TASK TO COMPLETE: Could you reproduce the material below word for word, leaving out any pictures?

::: DATA PROVIDED :::

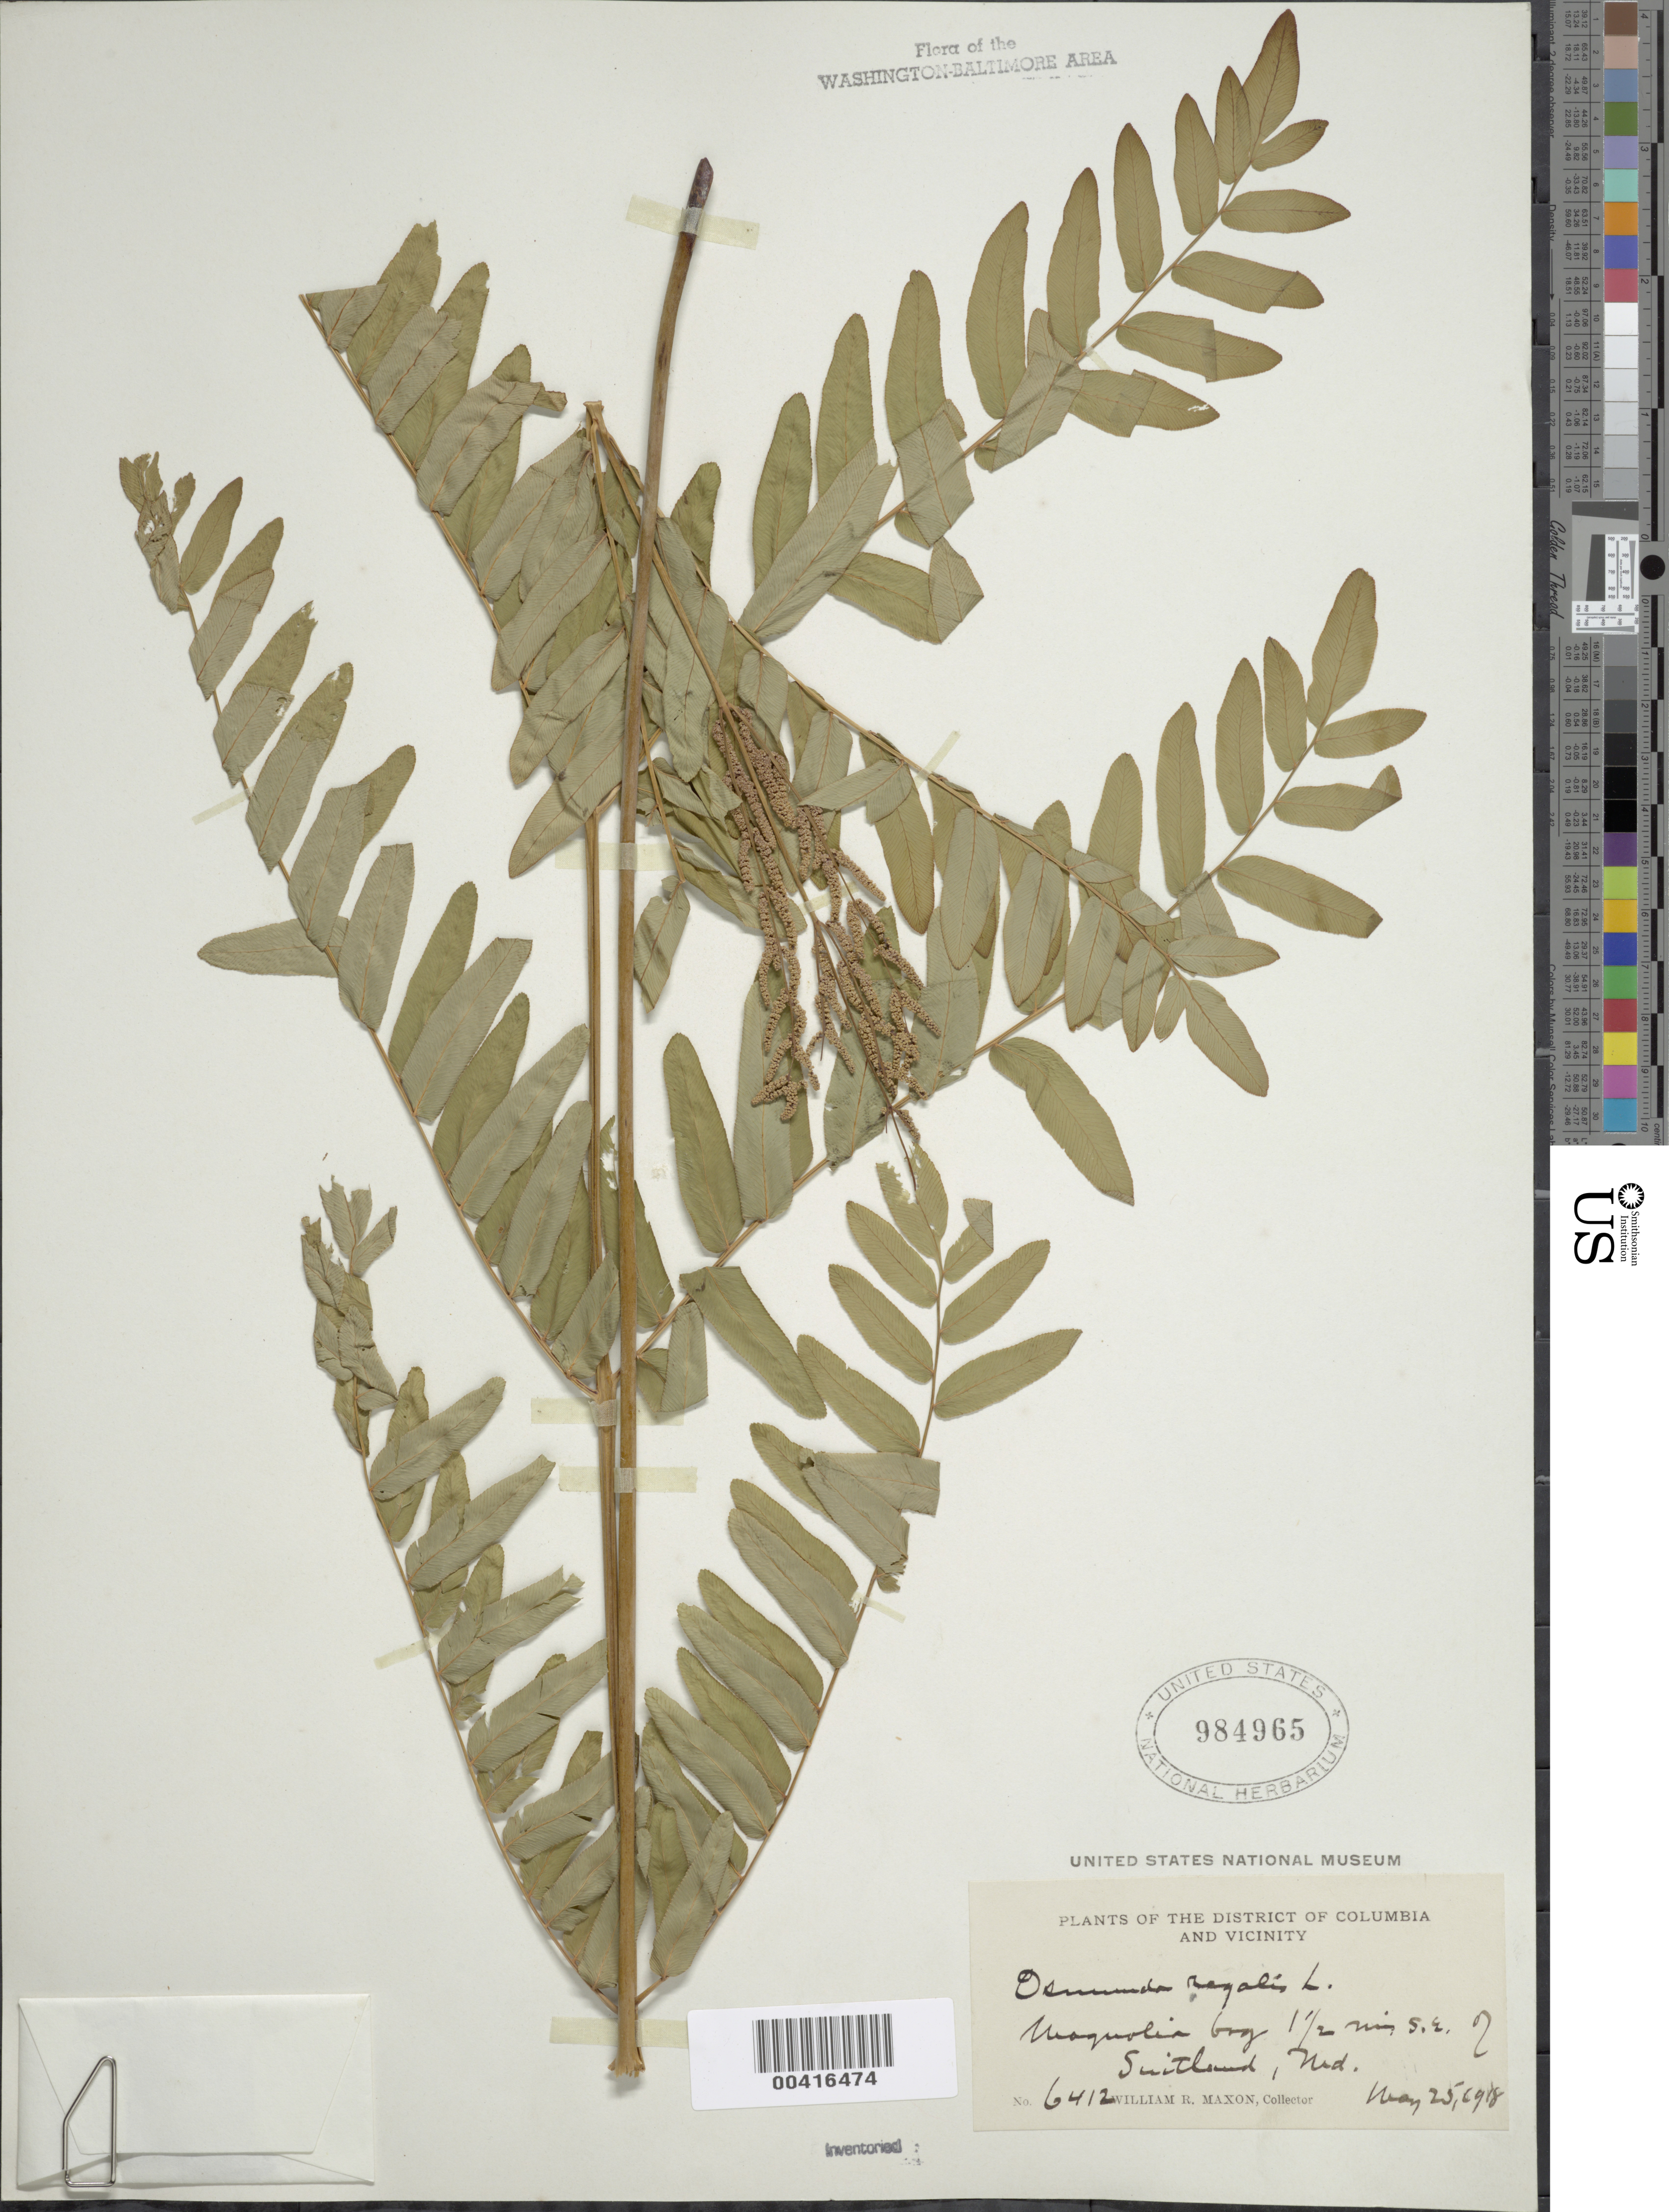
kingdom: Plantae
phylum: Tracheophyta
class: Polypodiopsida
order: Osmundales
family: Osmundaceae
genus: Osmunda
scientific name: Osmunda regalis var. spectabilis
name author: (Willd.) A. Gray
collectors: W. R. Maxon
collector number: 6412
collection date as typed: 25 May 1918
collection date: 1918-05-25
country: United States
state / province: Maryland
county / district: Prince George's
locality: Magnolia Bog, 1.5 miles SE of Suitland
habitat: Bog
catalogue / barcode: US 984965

:::

EXPECTED ANSWER:
kingdom: Plantae
phylum: Tracheophyta
class: Polypodiopsida
order: Osmundales
family: Osmundaceae
genus: Osmunda
scientific name: Osmunda regalis var. spectabilis
name author: (Willd.) A. Gray
collectors: W. R. Maxon
collector number: 6412
collection date as typed: 25 May 1918
collection date: 1918-05-25
country: United States
state / province: Maryland
county / district: Prince George's
locality: Magnolia Bog, 1.5 miles SE of Suitland
habitat: Bog
catalogue / barcode: US 984965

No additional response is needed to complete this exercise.